We present an accurate stereo matching method using local expansion moves based on graph cuts. This new move-making scheme is used to efficiently infer per-pixel 3D plane labels on a pairwise Markov random field (MRF) that effectively combines recently proposed slanted patch matching and curvature regularization terms. The local expansion moves are presented as many -expansions defined for small grid regions. The local expansion moves extend traditional expansion moves by two ways: localization and spatial propagation. By localization, we use different candidate -labels according to the locations of local -expansions. By spatial propagation, we design our local -expansions to propagate currently assigned labels for nearby regions. With this localization and spatial propagation, our method can efficiently infer MRF models with a continuous label space using randomized search. Our method has several advantages over previous approaches that are based on fusion moves or belief propagation; it produces submodular moves deriving a subproblem optimality; it helps find good, smooth, piecewise linear disparity maps; it is suitable for parallelization; it can use cost-volume filtering techniques for accelerating the matching cost computations. Even using a simple pairwise MRF, our method is shown to have best performance in the Middlebury stereo benchmark V2 and V3.

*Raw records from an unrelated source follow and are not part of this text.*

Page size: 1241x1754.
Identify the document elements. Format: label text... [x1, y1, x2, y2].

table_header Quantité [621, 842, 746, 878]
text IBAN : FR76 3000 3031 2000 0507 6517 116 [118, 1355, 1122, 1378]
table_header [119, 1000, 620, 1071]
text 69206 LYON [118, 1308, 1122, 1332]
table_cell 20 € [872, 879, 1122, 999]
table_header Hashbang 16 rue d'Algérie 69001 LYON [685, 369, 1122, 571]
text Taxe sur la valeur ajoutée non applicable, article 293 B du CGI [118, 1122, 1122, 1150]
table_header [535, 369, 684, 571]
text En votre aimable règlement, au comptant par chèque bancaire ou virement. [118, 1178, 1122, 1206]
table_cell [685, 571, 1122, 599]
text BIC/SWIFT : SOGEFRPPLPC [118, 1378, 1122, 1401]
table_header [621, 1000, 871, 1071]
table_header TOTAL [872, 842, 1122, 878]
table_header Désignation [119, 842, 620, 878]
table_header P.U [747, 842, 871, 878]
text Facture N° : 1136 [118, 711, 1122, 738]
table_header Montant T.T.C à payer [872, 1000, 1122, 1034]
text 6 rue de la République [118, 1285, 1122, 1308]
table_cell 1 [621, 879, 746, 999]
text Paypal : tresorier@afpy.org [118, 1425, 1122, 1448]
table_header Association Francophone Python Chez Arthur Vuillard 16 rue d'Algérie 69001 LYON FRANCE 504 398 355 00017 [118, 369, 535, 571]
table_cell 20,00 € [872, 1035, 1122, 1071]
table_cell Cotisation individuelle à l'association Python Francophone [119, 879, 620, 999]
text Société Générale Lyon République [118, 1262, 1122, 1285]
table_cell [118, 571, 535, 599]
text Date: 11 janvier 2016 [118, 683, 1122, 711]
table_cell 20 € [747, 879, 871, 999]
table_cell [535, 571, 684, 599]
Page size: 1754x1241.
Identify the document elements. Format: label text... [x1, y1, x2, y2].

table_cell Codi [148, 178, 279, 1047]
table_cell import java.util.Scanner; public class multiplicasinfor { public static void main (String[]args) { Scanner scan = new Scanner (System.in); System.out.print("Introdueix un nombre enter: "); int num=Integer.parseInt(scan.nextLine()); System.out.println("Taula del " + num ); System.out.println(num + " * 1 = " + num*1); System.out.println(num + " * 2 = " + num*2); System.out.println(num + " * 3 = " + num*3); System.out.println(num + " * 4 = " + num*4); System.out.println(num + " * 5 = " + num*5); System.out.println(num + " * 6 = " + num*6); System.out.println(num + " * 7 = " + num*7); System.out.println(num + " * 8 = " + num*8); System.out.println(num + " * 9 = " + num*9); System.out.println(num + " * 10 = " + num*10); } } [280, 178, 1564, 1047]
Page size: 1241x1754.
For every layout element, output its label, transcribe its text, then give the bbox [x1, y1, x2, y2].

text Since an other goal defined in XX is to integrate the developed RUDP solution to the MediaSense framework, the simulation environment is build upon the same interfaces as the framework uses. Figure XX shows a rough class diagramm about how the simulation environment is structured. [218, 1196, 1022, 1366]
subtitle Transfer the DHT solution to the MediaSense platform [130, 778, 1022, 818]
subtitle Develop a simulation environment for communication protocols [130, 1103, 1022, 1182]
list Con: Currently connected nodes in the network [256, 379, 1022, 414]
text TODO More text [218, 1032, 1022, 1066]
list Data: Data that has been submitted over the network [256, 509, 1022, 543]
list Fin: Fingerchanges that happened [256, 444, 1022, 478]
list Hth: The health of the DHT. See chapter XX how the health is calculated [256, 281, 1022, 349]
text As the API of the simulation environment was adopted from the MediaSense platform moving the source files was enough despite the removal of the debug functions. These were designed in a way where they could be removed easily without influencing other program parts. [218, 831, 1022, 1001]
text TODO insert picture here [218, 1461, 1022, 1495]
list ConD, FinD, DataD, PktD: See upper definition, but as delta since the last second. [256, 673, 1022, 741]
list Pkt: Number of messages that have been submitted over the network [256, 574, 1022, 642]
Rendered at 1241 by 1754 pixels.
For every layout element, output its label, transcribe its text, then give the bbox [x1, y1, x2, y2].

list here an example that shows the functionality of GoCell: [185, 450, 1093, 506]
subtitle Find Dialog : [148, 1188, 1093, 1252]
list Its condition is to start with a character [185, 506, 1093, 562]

我们提出了一种基于图割的使用局部扩展移动的精确立体匹配方法。这种新的移动生成方案用于在成对马尔可夫随机场(MRF)上有效地推断每个像素的3D平面标签,该MRF有效地结合了最近提出的倾斜补丁匹配和曲率正则化项。局部扩展移动表示为针对小网格区域定义的多次扩展。局部扩展移动通过两种方式扩展传统扩展移动:局部化和空间传播。通过局部化,我们根据局部扩展的位置使用不同的候选标签。通过空间传播,我们设计局部扩展以将当前分配的标签传播到附近区域。通过这种局部化和空间传播,我们的方法可以使用随机搜索有效地推断具有连续标签空间的MRF模型。我们的方法相对于以前基于融合移动或信念传播的方法具有几个优点;它产生次模移动,从而得出子问题的最优性;它有助于找到良好、平滑、分段线性的视差图;它适合并行化;它可以使用成本体滤波技术来加速匹配成本计算。即使使用简单的成对MRF,我们的方法在Middlebury立体基准测试V2和V3中也表现出最佳性能。